When a normal individual has an infection, the immune system fights the infection, setting the body on fire. Symptoms appear because of this internal battle. Patients with pneumonia would cough nasty phlegm. Someone with a skin infection would have red, hot, swollen, painful skin. These clues are very useful to doctors to help find and eliminate the infection.
In someone without an immune system, there is no internal battle, and so symptoms are minimized or even absent. Bacteria covertly takes over, with no resistance in its way, until either enough damage has been silently done to kill someone, or antibiotics are started and the infection is treated. The only alarm triggered is a fever. The patient otherwise feels just fine initially.
The night of hot sweats and panic
A week into my first chemotherapy session, something didn’t seem right. I was more tired than usual, and felt feverish.
At 7 PM, I check my temperature: 37.6 degrees. Higher than the normal body temperature which is supposed to be around 37.0. I tell myself that I’m just tired.
At 7:30 PM, I’m still feeling hot. My temperature reads 37.8. Trending up, but not at 38 yet.
8 PM strikes. Temperature 38.0. I am in denial, but am starting to feel concerned. I get Stephanie to test out the thermometre on herself, hoping that it is defective. She gets a cool 36.5. While I try to calm down, Stephanie packs my escape bag: enough clothes, snacks, and toiletries to last for a potential 5-day hospital stay.
8:20 PM: Temperature 37.8. My escape bag is ready, the car is ready, the dog has been walked, but we’re staying put. Still hoping to avoid going to the hospital.
8:40 PM: Temperature 37.7. Maybe the tide is turning.
9:00 PM: Temperature 38.0. Stephanie insists we go to the hospital, but I stubbornly tell her that it’s not yet higher than 38.0.
At that moment, I wasn’t thinking that I was putting my life in danger because of my stubbornness. I was thinking about the 5-day disruption that will probably follow if I get admitted.
9:15 PM: Temperature 37.8. Some breathing room.
….And this goes on until midnight, with my temperature grazing, but never exceeding, that 38.0 mark. At this point, I decide to go to bed, setting a timer to wake up every 30 mins to check my temperature.
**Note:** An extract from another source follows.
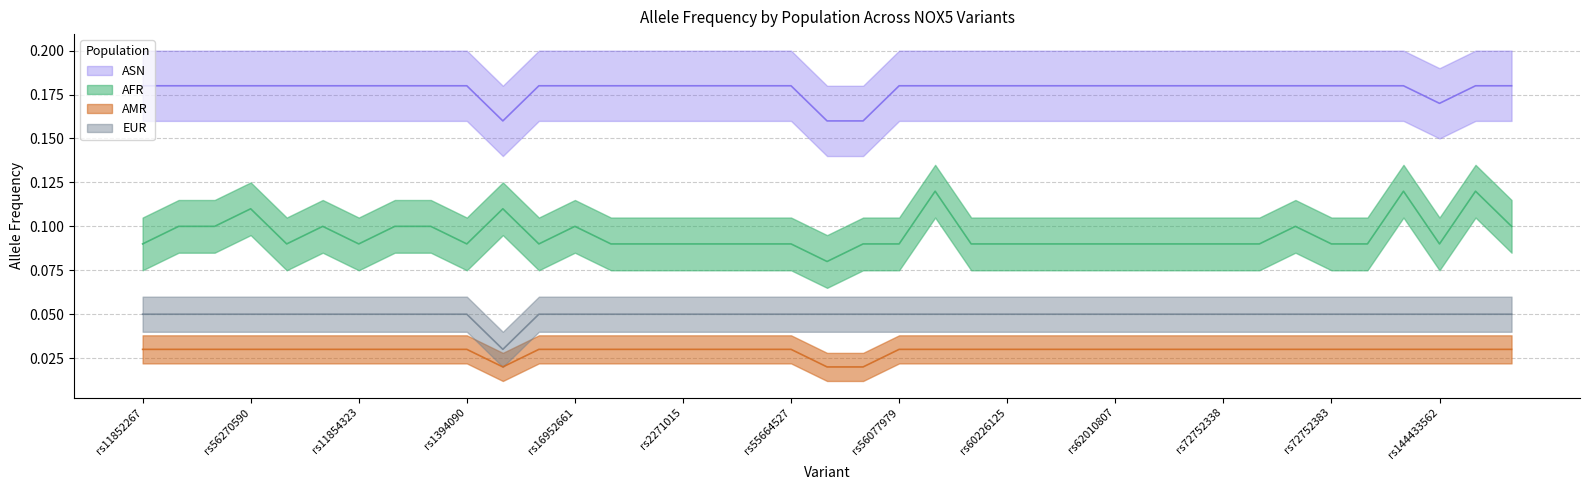

At which category does AFR reach its first local valley?

rs28639400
By 5 AM, the temperature trended down to 36.5, and I managed to sleep soundly afterwards.
My panic facing a fever can be explained as follows:
- In the best-case scenario, I get admitted for 3 to 5 days, no infection is found, and my fever goes away.
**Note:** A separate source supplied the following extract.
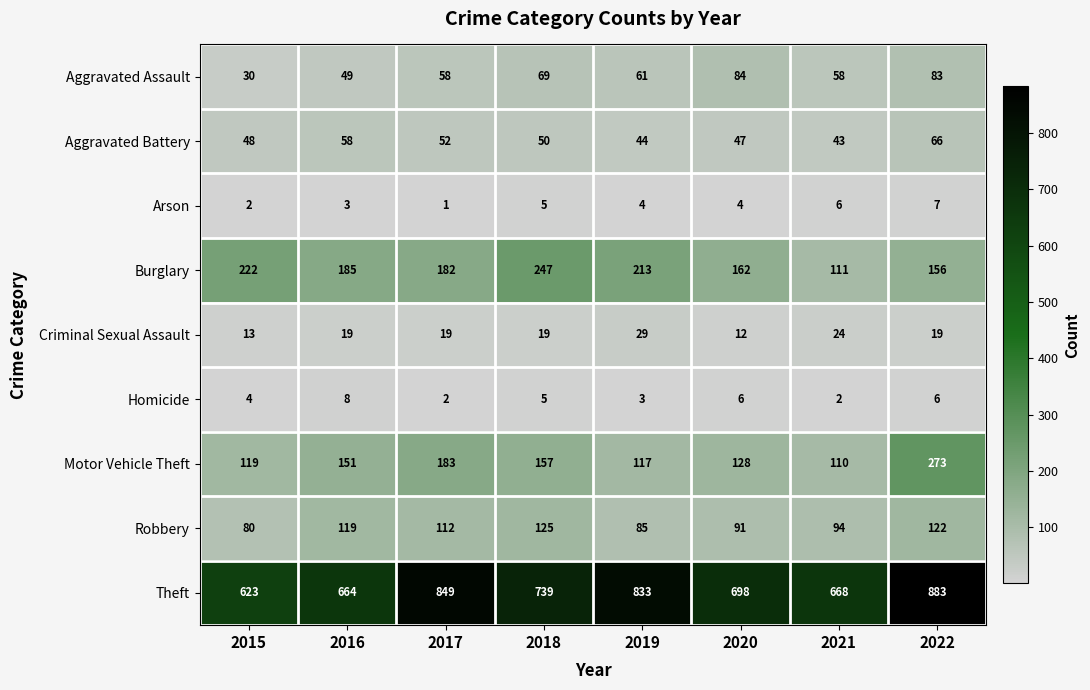

What is the sum of the Aggravated Battery values at 2021 and 2016?

101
- In the worst-case scenario, I die of infection.
While I managed to dodge the bullet this time, there is a good chance that I will be faced with a real fever during my 4 months of chemotherapy. If I do cross that bridge, I simply need to accept that as annoying as it is to go to the hospital in the middle of the night, it needs to be done without hesitation. I must remember that this is part of what I signed up for when agreeing to receive chemotherapy. The risks of staying home are far too high.
I still struggle to distinguish apart things that I can and cannot control. My battle with the thermometer, by checking my temperature every 15 minutes, was an example of trying to exert control over something uncontrollable, secretly hoping that the fever wouldn’t appear. I had no control over my temperature, but did have control over how I respond to a fever. I’m hoping that over time it will be easier for me to accept that I cannot control everything. The sooner I find acceptance, the less I will struggle.